Unfortunately for him, Target was, well… right on target.
But besides such communications blunders and the obvious dangers of potential data theft, what happens if digital phenotyping is used to:
- Deny people health insurance?
- Influence triaging decisions in emergency situations (e.g., two people arriving with gunshot wounds might get different quality of care based on their digital phenotypes)?
- Prioritise where physicians spend their time (e.g., dedicating more efforts to patients that lead healthier lifestyles)?
In short, as digital phenotyping is a field in its infancy, there’s a new ethical framework that will need to be created, while ensuring the basics are in place: user consent and understanding of how digital phenotypes are being collected and used, and trust that sharing these data will ultimately benefit (and not harm) the user.
Predicting the Future of Digital Phenotyping
With our increasing understanding of the power of digital phenotyping, here are some predictions for this space:
- Beyond Mental Health — while most applications of digital phenotyping today focus on mental health (given the tracking of behavioural data), I predict that we’ll start to see digital phenotyping used to better understand health in other areas.
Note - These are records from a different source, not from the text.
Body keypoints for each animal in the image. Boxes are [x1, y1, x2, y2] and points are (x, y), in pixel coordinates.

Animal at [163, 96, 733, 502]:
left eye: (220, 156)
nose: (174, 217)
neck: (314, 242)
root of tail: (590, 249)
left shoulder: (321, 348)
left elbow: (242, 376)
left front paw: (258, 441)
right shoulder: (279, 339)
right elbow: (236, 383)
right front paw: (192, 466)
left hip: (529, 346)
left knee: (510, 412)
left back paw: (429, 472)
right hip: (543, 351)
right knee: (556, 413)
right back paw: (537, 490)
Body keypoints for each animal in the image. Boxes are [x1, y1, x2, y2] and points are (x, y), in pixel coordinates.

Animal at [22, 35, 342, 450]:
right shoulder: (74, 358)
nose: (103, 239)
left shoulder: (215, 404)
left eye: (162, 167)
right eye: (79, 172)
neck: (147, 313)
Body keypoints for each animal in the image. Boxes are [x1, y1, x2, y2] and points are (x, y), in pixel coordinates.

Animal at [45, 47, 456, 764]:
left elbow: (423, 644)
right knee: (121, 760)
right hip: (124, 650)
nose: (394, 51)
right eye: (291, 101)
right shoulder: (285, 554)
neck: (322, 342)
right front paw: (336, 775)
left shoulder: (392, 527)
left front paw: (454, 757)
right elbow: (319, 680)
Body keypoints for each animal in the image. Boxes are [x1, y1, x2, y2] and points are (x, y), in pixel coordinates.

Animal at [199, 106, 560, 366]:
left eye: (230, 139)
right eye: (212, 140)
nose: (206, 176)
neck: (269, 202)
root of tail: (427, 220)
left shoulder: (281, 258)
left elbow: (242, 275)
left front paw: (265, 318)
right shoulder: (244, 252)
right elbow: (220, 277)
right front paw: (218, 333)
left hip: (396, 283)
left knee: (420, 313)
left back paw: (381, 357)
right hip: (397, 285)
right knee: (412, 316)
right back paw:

We’re already seeing links to cardiovascular disease and even genetics, so I’m cautiously optimistic about applying this tech south of the neck
- From Patients to Populations — while the focus of today’s research is on individual health, the focus of tomorrow will be on population health. Digital phenotyping could be used to help healthcare systems predict where and what type of services are required to increase the overall health of the population and better manage costs with predictive capabilities (e.g., risk prediction, hospitalisation stays and required capacity)
- Commercialising the Insights — I see multiple healthcare players begin to use and commercialise the insights from digital therapeutics in the future. For example, better categorising patients before clinical trials (e.g., by stress levels), predicting medication adherence or uncovering hidden illnesses might be some commercial applications relevant to pharma, HMOs and payers beyond the existing realm of academia
- Hitting the Inflection — combining digital phenotyping with other data sources (e.g., EMRs, gene sequencing) will have an exponential effect on the insights we can extract. We might uncover new diseases (or multiple subtypes of the same disease), find unique linkages between diseases which are today hidden and be better able to select therapies for patients with higher precision and impact
- The Phenotype Explosion — I’m seeing evidence of digital phenotyping beyond healthcare, a trend I strongly believe will continue. In the financial sector, companies are predicting creditworthiness based on digital phenotypes (see ZestFinance, a company founded by Google’s ex-CIO). And cybersecurity is moving towards using digital phenotyping to replace passwords. If I know the angle at which you hold your smartphone, how much pressure you apply to the screen, how fast you type, and even what fingers you use to interact with your phone, do I really need a password to identify that it’s you (see Pinn)?
It’s said that by 2020, over 44 zettabytes of digital data will exist (that’s 44 trillion gigabytes), of which we’ve currently only analysed about 0.5%.
Imagine the insights we can gain by tapping into this vast data pool with the right tools and approaches.
I’m a firm believer that with the appropriate regulations, digital phenotyping will continue to accelerate our understanding of diseases, our healthcare systems, ourselves, and our ever-evolving environment.
Thank you for reading, and most importantly, for becoming a part of my extended online phenotype.